# Masdar City Financial Crisis



## gura (Feb 27, 2010)

Hello,

I have been offered a job from a company in the UAE. This company is the builder and will be responsible for building villas in Masdar City. My whole understanding of why dubai is failing is due to there real estate crash. And I am going to be building Villas, this doesn't make sense to me.

My question/ concern is regarding the financial crisis and the affects, if there is any, of spilling over to Masdar City project. 

Can someone please provide me with some sort in information/ insight on the future of work, i.e. not able to pay workers, company bankruptcy, Masdar City road blocks.

Thanks


----------



## Ogri750 (Feb 14, 2008)

Masdar is a project in Abu Dhabi *NOT* Dubai.

Abu Dhabi is in a financially much stronger position than Dubai with regard to construction. Also, with the media coverage and the hype of Masdar's "green" philosophy, there is no way that the work will not be carried out


----------



## Andy Capp (Oct 5, 2008)

I agree with Ogri750, the project is going ahead full steam, i really wouldn't worry.

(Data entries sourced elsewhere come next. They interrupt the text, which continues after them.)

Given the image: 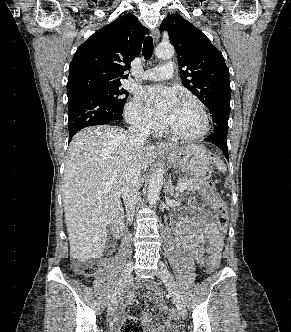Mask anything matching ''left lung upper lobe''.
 Masks as SVG:
<instances>
[{
	"label": "left lung upper lobe",
	"mask_w": 291,
	"mask_h": 332,
	"mask_svg": "<svg viewBox=\"0 0 291 332\" xmlns=\"http://www.w3.org/2000/svg\"><path fill=\"white\" fill-rule=\"evenodd\" d=\"M164 30L176 49L182 84L208 109L220 100L230 101L229 69L210 40L179 14L163 20L160 31Z\"/></svg>",
	"instance_id": "obj_1"
}]
</instances>
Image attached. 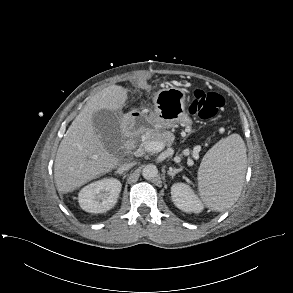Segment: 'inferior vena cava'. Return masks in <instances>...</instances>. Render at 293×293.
<instances>
[{
	"label": "inferior vena cava",
	"mask_w": 293,
	"mask_h": 293,
	"mask_svg": "<svg viewBox=\"0 0 293 293\" xmlns=\"http://www.w3.org/2000/svg\"><path fill=\"white\" fill-rule=\"evenodd\" d=\"M134 165H135V163H133V162L124 163L118 168V171L119 172L127 171V170L131 169Z\"/></svg>",
	"instance_id": "obj_1"
}]
</instances>
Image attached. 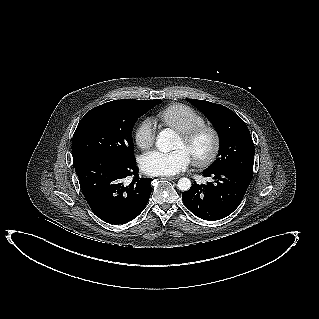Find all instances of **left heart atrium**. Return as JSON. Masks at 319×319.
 Returning a JSON list of instances; mask_svg holds the SVG:
<instances>
[{
	"label": "left heart atrium",
	"instance_id": "obj_1",
	"mask_svg": "<svg viewBox=\"0 0 319 319\" xmlns=\"http://www.w3.org/2000/svg\"><path fill=\"white\" fill-rule=\"evenodd\" d=\"M190 162L189 153L184 148H177L170 152H148L142 156L140 164L144 173L158 176L177 174L187 168Z\"/></svg>",
	"mask_w": 319,
	"mask_h": 319
}]
</instances>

(Well it had better be cos I've just done a deal with them....)


----------



## Free_Spirit (Aug 30, 2009)

Andy Capp said:


> I agree with Ogri750, the project is going ahead full steam, i really wouldn't worry.
> 
> 
> (Well it had better be cos I've just done a deal with them....)


What is Ogri750 is Dr.S.Al J.? ))) (if you've just done a deal with them, you know who is that))))


----------



## marc (Mar 10, 2008)

Masdar City is a fully backed project with no problems...

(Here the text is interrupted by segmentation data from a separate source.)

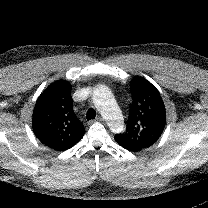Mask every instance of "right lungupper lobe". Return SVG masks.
I'll use <instances>...</instances> for the list:
<instances>
[{"instance_id": "right-lung-upper-lobe-1", "label": "right lung upper lobe", "mask_w": 208, "mask_h": 208, "mask_svg": "<svg viewBox=\"0 0 208 208\" xmlns=\"http://www.w3.org/2000/svg\"><path fill=\"white\" fill-rule=\"evenodd\" d=\"M32 125L37 138L57 151L67 150L81 140L85 129L74 113L68 81L58 80L41 93L33 110Z\"/></svg>"}]
</instances>
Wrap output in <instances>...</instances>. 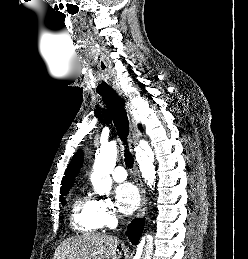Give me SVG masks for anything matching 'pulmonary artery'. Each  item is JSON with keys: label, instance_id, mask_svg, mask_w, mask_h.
<instances>
[{"label": "pulmonary artery", "instance_id": "1", "mask_svg": "<svg viewBox=\"0 0 248 259\" xmlns=\"http://www.w3.org/2000/svg\"><path fill=\"white\" fill-rule=\"evenodd\" d=\"M126 177V170L122 166H117L112 172V178L117 182L124 181Z\"/></svg>", "mask_w": 248, "mask_h": 259}]
</instances>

Its a long term project and very complex so you should be here for quite a while!


----------



## jump (Oct 8, 2008)

rethink on masdar by big boss...not so rosy after all..

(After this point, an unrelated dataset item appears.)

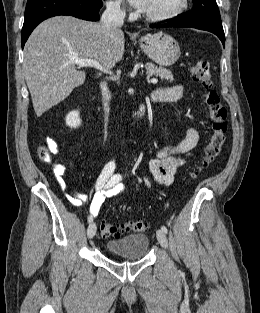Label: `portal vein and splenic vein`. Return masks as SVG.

Top Masdar execs quit as bosses order ?rethink? on project - Real Estate - ArabianBusiness.com


----------



## sounds_of_arabia (Aug 3, 2009)

i have not heard about financial issues with Masdar city project, what i got from a friend of mine working as a consultant over there that they are re considering the scope of work, technologies don't support them to make a fully sustainable city as decided earlier instead they will make it a green city (no co2).


----------



## Free_Spirit (Aug 30, 2009)

It's a very ambitious project and it was expected that not everything will go the way it was planned. I personally suggest to close this link. Anyone who has partnership agreement with Masdar knows that it's followed by a confidentiality agreement and any wrong word can cost millions as you never know who are people reading these threads, might me journalist? might be. I quit.


----------



## Amir2010 (Nov 30, 2010)

*Masdar City project*



gura said:


> Hello,
> 
> I have been offered a job from a company in the UAE. This company is the builder and will be responsible for building villas in Masdar City. My whole understanding of why dubai is failing is due to there real estate crash. And I am going to be building Villas, this doesn't make sense to me.
> 
> ...


Masdar City is being directly financed by the Abu Dhabi government via its investment company Mudadala - and neither this highly capitalized company nor the AD emirate Government are connected to the liquidity problems experienced by some of the Dubai developers:

This project is one of the most exciting green technology and property projects in the world today - and provides a blueprint for how smart green cities will be built in the future - and if I was you I would seize the game changing career opportunity of learning the latest in green construction technologies :



> The entire city is built on a platform with infrastructure and public transport under the platform – which means no ugly wires - or city streets being dug up to repair or change pipes – all infrastructure hardware will be easily maintainable via full height access points under the city platform.
> 
> Utility services installed under the city platform include:
> 
> ...


 2daydubai/masdar-city


----------



## dizzyizzy (Mar 30, 2008)

why are you resurrecting such an old thread? do you work for them?


----------



## Amir2010 (Nov 30, 2010)

dizzyizzy said:


> why are you resurrecting such an old thread? do you work for them?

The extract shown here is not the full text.